Go over the data and keep only the lines that include "Gameplay".

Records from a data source
:::

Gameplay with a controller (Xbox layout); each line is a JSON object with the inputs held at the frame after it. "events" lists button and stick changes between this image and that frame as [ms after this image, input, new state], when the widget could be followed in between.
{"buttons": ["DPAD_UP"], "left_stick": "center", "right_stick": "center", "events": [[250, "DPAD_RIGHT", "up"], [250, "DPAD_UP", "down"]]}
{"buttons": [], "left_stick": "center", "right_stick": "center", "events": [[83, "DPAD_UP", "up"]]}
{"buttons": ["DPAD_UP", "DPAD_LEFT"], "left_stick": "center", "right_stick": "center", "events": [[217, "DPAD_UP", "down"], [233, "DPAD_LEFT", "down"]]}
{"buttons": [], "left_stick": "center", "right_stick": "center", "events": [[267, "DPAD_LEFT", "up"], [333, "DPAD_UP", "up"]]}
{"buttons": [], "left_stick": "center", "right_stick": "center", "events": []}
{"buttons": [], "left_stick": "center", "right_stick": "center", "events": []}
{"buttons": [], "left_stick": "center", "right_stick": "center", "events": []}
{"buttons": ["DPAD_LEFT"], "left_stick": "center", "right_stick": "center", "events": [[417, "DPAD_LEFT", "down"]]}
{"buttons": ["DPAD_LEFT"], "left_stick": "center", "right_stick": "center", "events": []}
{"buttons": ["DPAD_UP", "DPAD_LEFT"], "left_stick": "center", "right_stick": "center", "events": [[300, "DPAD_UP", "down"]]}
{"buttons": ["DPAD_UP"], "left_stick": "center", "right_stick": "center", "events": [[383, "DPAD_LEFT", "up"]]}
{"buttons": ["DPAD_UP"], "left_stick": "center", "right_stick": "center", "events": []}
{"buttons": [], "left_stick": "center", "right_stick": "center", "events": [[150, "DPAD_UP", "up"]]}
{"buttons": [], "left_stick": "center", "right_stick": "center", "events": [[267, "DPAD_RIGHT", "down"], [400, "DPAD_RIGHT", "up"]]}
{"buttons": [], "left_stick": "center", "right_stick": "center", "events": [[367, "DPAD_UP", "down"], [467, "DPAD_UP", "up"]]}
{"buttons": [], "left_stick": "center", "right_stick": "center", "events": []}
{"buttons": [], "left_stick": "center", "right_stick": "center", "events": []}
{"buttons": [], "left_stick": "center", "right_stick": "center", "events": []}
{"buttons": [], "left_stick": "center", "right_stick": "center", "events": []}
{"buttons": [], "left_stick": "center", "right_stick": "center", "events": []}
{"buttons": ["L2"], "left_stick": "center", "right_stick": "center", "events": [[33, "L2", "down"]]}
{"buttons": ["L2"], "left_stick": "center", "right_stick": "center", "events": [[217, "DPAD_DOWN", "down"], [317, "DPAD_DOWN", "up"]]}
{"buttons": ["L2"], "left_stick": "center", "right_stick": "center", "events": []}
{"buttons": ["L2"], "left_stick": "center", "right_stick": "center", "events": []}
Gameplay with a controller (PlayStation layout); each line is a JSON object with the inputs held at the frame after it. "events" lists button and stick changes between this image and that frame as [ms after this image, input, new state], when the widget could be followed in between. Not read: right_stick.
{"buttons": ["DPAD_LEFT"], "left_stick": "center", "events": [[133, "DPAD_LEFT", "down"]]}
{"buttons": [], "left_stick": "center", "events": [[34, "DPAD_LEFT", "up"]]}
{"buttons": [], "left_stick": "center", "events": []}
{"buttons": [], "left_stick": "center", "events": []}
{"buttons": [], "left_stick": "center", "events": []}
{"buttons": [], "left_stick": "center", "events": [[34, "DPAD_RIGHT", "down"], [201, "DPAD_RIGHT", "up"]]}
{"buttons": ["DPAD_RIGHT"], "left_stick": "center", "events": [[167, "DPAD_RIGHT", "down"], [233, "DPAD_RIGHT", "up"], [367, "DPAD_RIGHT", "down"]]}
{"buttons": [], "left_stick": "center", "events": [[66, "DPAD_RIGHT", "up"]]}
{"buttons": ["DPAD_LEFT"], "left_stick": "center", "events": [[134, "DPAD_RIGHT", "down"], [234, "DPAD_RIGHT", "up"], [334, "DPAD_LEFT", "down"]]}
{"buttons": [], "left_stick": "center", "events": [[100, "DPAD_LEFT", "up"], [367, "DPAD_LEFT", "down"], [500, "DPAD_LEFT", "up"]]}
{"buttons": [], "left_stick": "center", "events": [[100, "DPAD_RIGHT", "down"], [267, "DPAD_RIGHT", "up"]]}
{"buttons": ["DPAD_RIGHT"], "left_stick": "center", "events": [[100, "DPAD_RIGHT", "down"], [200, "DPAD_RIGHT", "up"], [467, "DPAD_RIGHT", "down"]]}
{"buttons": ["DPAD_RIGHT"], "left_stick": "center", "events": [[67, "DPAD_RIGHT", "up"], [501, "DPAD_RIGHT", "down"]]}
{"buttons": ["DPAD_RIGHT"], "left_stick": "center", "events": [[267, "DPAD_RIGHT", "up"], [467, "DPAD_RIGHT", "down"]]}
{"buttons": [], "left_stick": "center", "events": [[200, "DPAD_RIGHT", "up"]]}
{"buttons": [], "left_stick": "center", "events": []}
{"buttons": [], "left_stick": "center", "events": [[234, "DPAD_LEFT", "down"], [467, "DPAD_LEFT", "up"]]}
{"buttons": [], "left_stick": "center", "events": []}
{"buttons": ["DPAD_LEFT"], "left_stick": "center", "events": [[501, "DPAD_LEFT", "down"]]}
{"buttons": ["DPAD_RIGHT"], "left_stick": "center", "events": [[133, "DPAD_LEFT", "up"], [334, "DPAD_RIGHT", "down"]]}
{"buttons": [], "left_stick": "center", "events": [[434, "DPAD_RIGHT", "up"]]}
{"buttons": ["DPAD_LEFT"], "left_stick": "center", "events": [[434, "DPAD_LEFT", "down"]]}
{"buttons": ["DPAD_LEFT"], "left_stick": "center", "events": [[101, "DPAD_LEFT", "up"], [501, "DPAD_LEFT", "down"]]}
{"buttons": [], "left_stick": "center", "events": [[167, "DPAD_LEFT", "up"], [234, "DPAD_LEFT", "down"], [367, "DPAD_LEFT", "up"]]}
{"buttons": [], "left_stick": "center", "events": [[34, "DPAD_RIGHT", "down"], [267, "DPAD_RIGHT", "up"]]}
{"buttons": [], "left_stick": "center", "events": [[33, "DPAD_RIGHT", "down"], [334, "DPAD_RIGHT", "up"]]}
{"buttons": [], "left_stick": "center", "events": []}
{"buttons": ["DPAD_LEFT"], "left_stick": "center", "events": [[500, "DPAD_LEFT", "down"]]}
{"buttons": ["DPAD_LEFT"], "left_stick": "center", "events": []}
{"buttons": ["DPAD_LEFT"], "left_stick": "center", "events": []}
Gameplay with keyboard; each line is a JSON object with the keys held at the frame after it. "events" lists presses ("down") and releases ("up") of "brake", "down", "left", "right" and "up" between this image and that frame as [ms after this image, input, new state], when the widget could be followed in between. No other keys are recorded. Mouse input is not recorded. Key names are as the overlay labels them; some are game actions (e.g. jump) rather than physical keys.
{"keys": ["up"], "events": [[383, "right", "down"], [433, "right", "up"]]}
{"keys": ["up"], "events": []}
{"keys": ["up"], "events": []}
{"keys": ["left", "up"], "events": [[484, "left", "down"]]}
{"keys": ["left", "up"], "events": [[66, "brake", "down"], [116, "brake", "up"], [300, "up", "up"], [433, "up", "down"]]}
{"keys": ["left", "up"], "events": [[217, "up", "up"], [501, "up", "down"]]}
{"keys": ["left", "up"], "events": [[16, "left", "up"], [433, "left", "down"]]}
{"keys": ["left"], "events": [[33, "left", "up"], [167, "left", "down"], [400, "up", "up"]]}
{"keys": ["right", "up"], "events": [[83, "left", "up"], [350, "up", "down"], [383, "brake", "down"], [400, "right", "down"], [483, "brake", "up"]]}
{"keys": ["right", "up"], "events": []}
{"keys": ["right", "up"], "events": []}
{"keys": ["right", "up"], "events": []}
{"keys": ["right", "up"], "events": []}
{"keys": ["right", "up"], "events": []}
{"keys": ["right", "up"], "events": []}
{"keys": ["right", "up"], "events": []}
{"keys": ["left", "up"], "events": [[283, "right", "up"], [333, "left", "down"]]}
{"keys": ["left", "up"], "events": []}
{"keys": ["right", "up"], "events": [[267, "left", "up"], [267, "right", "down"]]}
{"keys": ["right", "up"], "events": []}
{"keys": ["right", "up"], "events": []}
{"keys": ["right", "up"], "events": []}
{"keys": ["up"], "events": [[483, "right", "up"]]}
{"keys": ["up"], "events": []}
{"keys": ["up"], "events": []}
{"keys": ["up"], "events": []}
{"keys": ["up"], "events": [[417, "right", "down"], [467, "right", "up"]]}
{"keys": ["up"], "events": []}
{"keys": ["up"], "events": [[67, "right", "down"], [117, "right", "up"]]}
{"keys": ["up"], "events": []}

:::

Response to the task:
Gameplay with a controller (Xbox layout); each line is a JSON object with the inputs held at the frame after it. "events" lists button and stick changes between this image and that frame as [ms after this image, input, new state], when the widget could be followed in between.
Gameplay with a controller (PlayStation layout); each line is a JSON object with the inputs held at the frame after it. "events" lists button and stick changes between this image and that frame as [ms after this image, input, new state], when the widget could be followed in between. Not read: right_stick.
Gameplay with keyboard; each line is a JSON object with the keys held at the frame after it. "events" lists presses ("down") and releases ("up") of "brake", "down", "left", "right" and "up" between this image and that frame as [ms after this image, input, new state], when the widget could be followed in between. No other keys are recorded. Mouse input is not recorded. Key names are as the overlay labels them; some are game actions (e.g. jump) rather than physical keys.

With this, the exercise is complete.